Overview of Black Hole Formation from Gravitational Wave Collisions

The research article by Pretorius and East focuses on the intriguing problem of black hole formation resulting from the collision of plane-fronted gravitational waves in asymptotically flat spacetime. This investigation leverages numerical solutions to the Einstein equations, representing a significant methodological shift from conventional analytical approaches to a problem first explored by Penrose and Khan nearly half a century ago.

Problem and Approach

This study explores a facet of general relativity that starkly contrasts with the linear dynamics inherent in Newtonian gravity — the non-linear nature of Einstein's field equations, which prominently manifest in strong-field regimes. The motivation hinges on the quest to understand ultra-relativistic scattering dynamics, a less-explored terrain of the vast landscape that strong-field gravity encompasses.

To navigate the mathematical and numerical challenges associated with singular Aichelburg-Sexl type sources — typically employed in the vacuum problem to simulate plane-fronted gravitational waves — the authors utilize distributions of collisionless massless particles to source non-trivial geometry within the initial wave fronts. This adoption mitigates difficulties in handling singularities, enabling a rigorous exploration of black hole formation in head-on collisions of ultra-relativistic setups.

Key Findings and Numerical Results

The numerical results presented in the article are consistent with earlier perturbative predictions and previous high-speed collision studies involving boson stars and fluid stars. Notably, a black hole is formed containing approximately 85% of the initial system energy, with the remainder, around 15% ± 1%, radiated away as gravitational waves — a finding of practical significance for gravitational wave astronomy, especially in probing such events' radiative properties.

Moreover, the research underscores the beamed nature of the gravitational radiation emitted during these collisions, positing an alignment with expected behaviors derived from perturbative analyses of large impact parameters. The shock wave characteristics, notably, propagate outward from the collision site, forming concentric patterns around the resulting black hole.

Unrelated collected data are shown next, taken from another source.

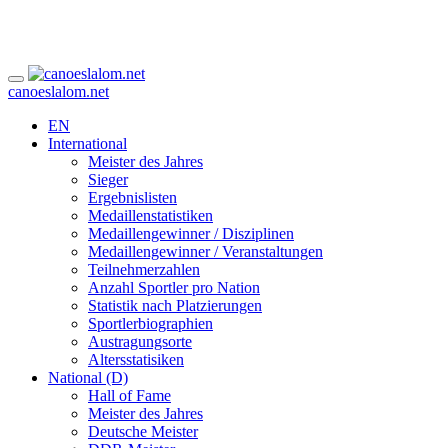
canoeslalom.net
EN
International
Meister des Jahres
Sieger
Ergebnislisten
Medaillenstatistiken
Medaillengewinner / Disziplinen
Medaillengewinner / Veranstaltungen
Teilnehmerzahlen
Anzahl Sportler pro Nation
Statistik nach Platzierungen
Sportlerbiographien
Austragungsorte
Altersstatisiken
National (D)
Hall of Fame
Meister des Jahres
Deutsche Meister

Theoretical Implications and Future Directions

The study's results advance our understanding of the strong-field dynamics in scenarios lacking timelike compact objects or symmetries. Importantly, the methodologies and insights gained here could propel new questions regarding the universality of black hole formation thresholds across different matter models and dimensions. This work also supplies a lever for future study into gravitational interactions at the Planck scale, particularly if we assume scenarios with lowered dimensional thresholds for quantum gravitational effects.

In terms of theoretical implications, these findings may further inform the ongoing discourse on cosmic censorship, critical phenomena at the thresholds of singularity formation, and the broad classification of event horizon solutions across complex spacetimes, including those extending into higher dimensions.

The particle code developed here, with its capacity to simulate the Einstein-collisionless particle system, holds promise for future investigations into other complex problems within strong-field gravity and cosmology. Importantly, addressing existing computational challenges—such as managing particle number for precision and devising robust gauge conditions—will be crucial for the extensive exploration of these strong-field phenomena.

Given these advancements, this work not only contributes to the foundational understanding of gravitational wave dynamics but also provides a versatile platform for further theoretical and numerical inquiries into high-energy gravitational phenomena.